Work task – Reproduce, exactly and in full, the records that follow, minus any pictures.

▬▬▬▬▬▬

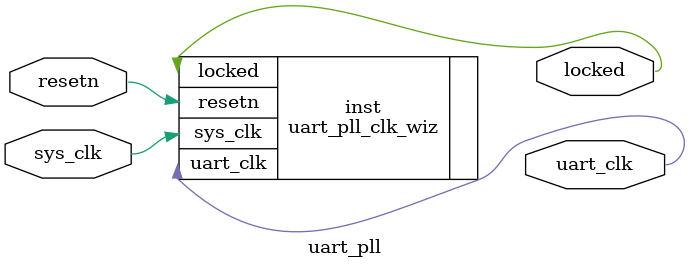
<source format=v>


`timescale 1ps/1ps

(* CORE_GENERATION_INFO = "uart_pll,clk_wiz_v6_0_11_0_0,{component_name=uart_pll,use_phase_alignment=true,use_min_o_jitter=false,use_max_i_jitter=false,use_dyn_phase_shift=false,use_inclk_switchover=false,use_dyn_reconfig=false,enable_axi=0,feedback_source=FDBK_AUTO,PRIMITIVE=MMCM,num_out_clk=1,clkin1_period=10.000,clkin2_period=10.000,use_power_down=false,use_reset=true,use_locked=true,use_inclk_stopped=false,feedback_type=SINGLE,CLOCK_MGR_TYPE=NA,manual_override=false}" *)

module uart_pll 
 (
  // Clock out ports
  output        uart_clk,
  // Status and control signals
  input         resetn,
  output        locked,
 // Clock in ports
  input         sys_clk
 );

  uart_pll_clk_wiz inst
  (
  // Clock out ports  
  .uart_clk(uart_clk),
  // Status and control signals               
  .resetn(resetn), 
  .locked(locked),
 // Clock in ports
  .sys_clk(sys_clk)
  );

endmodule

</source>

▬▬▬▬▬▬

Solution to this problem –
<source format=v>


`timescale 1ps/1ps

(* CORE_GENERATION_INFO = "uart_pll,clk_wiz_v6_0_11_0_0,{component_name=uart_pll,use_phase_alignment=true,use_min_o_jitter=false,use_max_i_jitter=false,use_dyn_phase_shift=false,use_inclk_switchover=false,use_dyn_reconfig=false,enable_axi=0,feedback_source=FDBK_AUTO,PRIMITIVE=MMCM,num_out_clk=1,clkin1_period=10.000,clkin2_period=10.000,use_power_down=false,use_reset=true,use_locked=true,use_inclk_stopped=false,feedback_type=SINGLE,CLOCK_MGR_TYPE=NA,manual_override=false}" *)

module uart_pll 
 (
  // Clock out ports
  output        uart_clk,
  // Status and control signals
  input         resetn,
  output        locked,
 // Clock in ports
  input         sys_clk
 );

  uart_pll_clk_wiz inst
  (
  // Clock out ports  
  .uart_clk(uart_clk),
  // Status and control signals               
  .resetn(resetn), 
  .locked(locked),
 // Clock in ports
  .sys_clk(sys_clk)
  );

endmodule

</source>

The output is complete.